Pied-billed Grebe (Podilymbus podiceps)
Brown Booby (Sula leucogaster)
Brown Pelican (Pelecanus occidentalis)
Magnificent Frigatebird (Fregata magnificens)
Great Blue Heron (Ardea herodias)
Great Egret (Ardea alba)
Snowy Egret (Egretta thula)
Little Blue Heron (Egretta caerulea)
Cattle Egret (Bubulcus ibis)
Green Heron (Butorides virescens)
Yellow-crowned Night-Heron (Nyctanassa violacea)
Blue-winged Teal (Anas discors)
White-cheeked Pintail (Anas bahamensis)
Osprey (Pandion haliaetus)
Red-tailed Hawk (Buteo jamaicensis)
American Kestrel (Falco sparverius)
Clapper Rail (Rallus longirostris)
Common Moorhen (Gallinula chloropus)
Black-bellied Plover (Pluvialis squatarola)
Wilson’s Plover (Charadrius wilsonia)
Semipalmated Plover (Charadrius semipalmatus)
American Oystercatcher (Haematopus palliatus)
Black-necked Stilt (Himantopus mexicanus)

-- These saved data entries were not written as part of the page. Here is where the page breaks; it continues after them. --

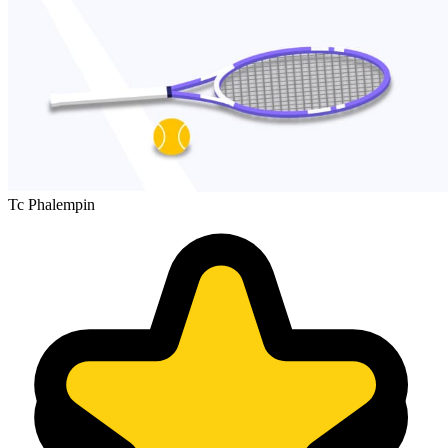
Tc Phalempin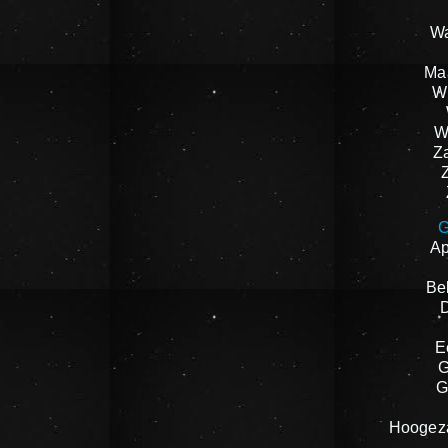
W
Ma
W
W
Z
G
A
Be
E
G
G
Hoogez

Lesser Yellowlegs (Tringa flavipes)
Spotted Sandpiper (Actitis macularia)
Ruddy Turnstone (Arenaria interpres)
Semipalmated Sandpiper (Calidris pusilla)

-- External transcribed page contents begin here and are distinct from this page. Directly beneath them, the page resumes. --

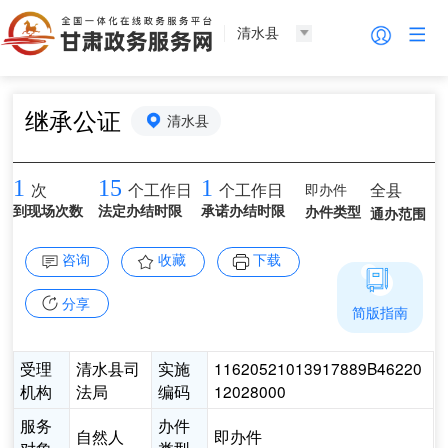
清水县
继承公证
清水县
1
15
1
即办件
全县
次
个工作日
个工作日
到现场次数
法定办结时限
承诺办结时限
办件类型
通办范围
咨询
收藏
下载
分享
简版指南
受理
清水县司
实施
11620521013917889B46220
机构
法局
编码
12028000
服务
办件
自然人
即办件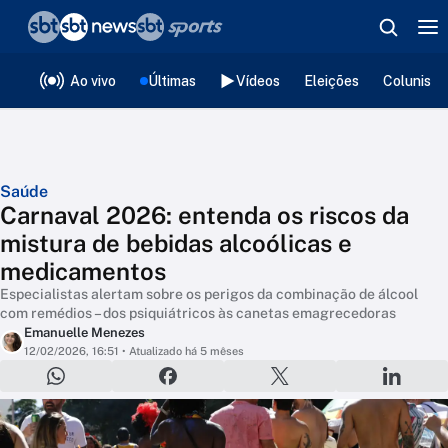
❮
voltar
Editorias
Ao vivo
Últimas
Vídeos
Eleições
Colunista
Saúde
Carnaval 2026: entenda os riscos da
mistura de bebidas alcoólicas e
medicamentos
Especialistas alertam sobre os perigos da combinação de álcool
com remédios – dos psiquiátricos às canetas emagrecedoras
Emanuelle Menezes
12/02/2026, 16:51
• Atualizado há 5 mêses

Least Sandpiper (Calidris minutilla)
White-rumped Sandpiper (Calidris fuscicollis)
Pectoral Sandpiper (Calidris melanotos)
Stilt Sandpiper (Calidris himantopus)
Wilson’s Snipe (Gallinago delicata)
Laughing Gull (Larus atricilla)
Royal Tern (Sterna maxima)
Sandwich Tern (Sterna sandvicensis)
Rock Dove (Columba livia)
Scaly-naped Pigeon (Columba squamosa)
White-winged Dove (Zenaida asiatica)
Zenaida Dove (Zenaida aurita)
Common Ground-Dove (Columbina passerina)
Bridled Quail-Dove (Geotrygon mystacea)
Brown-throated Parakeet (Aratinga pertinax)
Mangrove Cuckoo (Coccyzus minor)
Smooth-billed Ani (Crotophaga ani)
Green-throated Carib (Eulampis holosericeus)

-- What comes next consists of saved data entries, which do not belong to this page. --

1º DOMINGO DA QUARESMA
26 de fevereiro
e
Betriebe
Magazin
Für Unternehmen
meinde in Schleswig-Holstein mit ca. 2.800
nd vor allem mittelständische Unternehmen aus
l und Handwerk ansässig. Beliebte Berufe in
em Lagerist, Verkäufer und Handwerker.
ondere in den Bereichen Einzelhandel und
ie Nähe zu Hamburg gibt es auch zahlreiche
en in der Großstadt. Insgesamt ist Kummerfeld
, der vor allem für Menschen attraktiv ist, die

Antillean Crested Hummingbird (Orthorhyncus cristatus)
Belted Kingfisher (Ceryle alcyon)
Caribbean Elaenia (Elaenia martinica)
Gray Kingbird (Tyrannus dominicensis)
Northern Mockingbird (Mimus polyglottos)
Pearly-eyed Thrasher (Allenia fusca)
Yellow Warbler (Dendroica petechia)
Prairie Warbler (Dendroica discolor)
Bay-breasted Warbler (Dendroica castanea)
Blackpoll Warbler (Dendroica striata)
Black-and-white Warbler (Mniotilta varia)
American Redstart (Setophaga ruticilla)
Ovenbird (Seiurus aurocapillus)
Northern Waterthrush (Seiurus noveboracensis)
Bananaquit (Coereba flaveola)
Black-faced Grassquit (Tiaris bicolor)
Lesser Antillean Bullfinch (Loxigilla noctis)
House Sparrow (Passer domesticus)
Species not seen by all:
F. Hayes: Brown-throated Parakeet
B. Hayes: Belted Kingfisher
Times and species totals:
0700 leave Sugar Bay, St. Thomas; 33 spp.
0740 leave St. Thomas; 34spp.
0800 arrive St. John; 36 spp.
0900 Bordeaux Mountain, St. Thomas; 43 spp.
1000 left Bordeaux Mountain, St. Thomas; 46 spp.
1100 Francis Bay, St. Thomas; 49 spp.
1200 Francis Bay, St. Thomas; 49 spp.
1300 Salt Pond, St. Thomas; 51 spp
1400 Salt Pond, St. Thomas; 52 spp.
1500 Coral Bay, St. John; 57 spp.
1600 Coral Bay, St. John; 57 spp.
1700 leave St. John; 58 spp.
1800 Frenchman’s Bay, St. Thomas; 64 spp.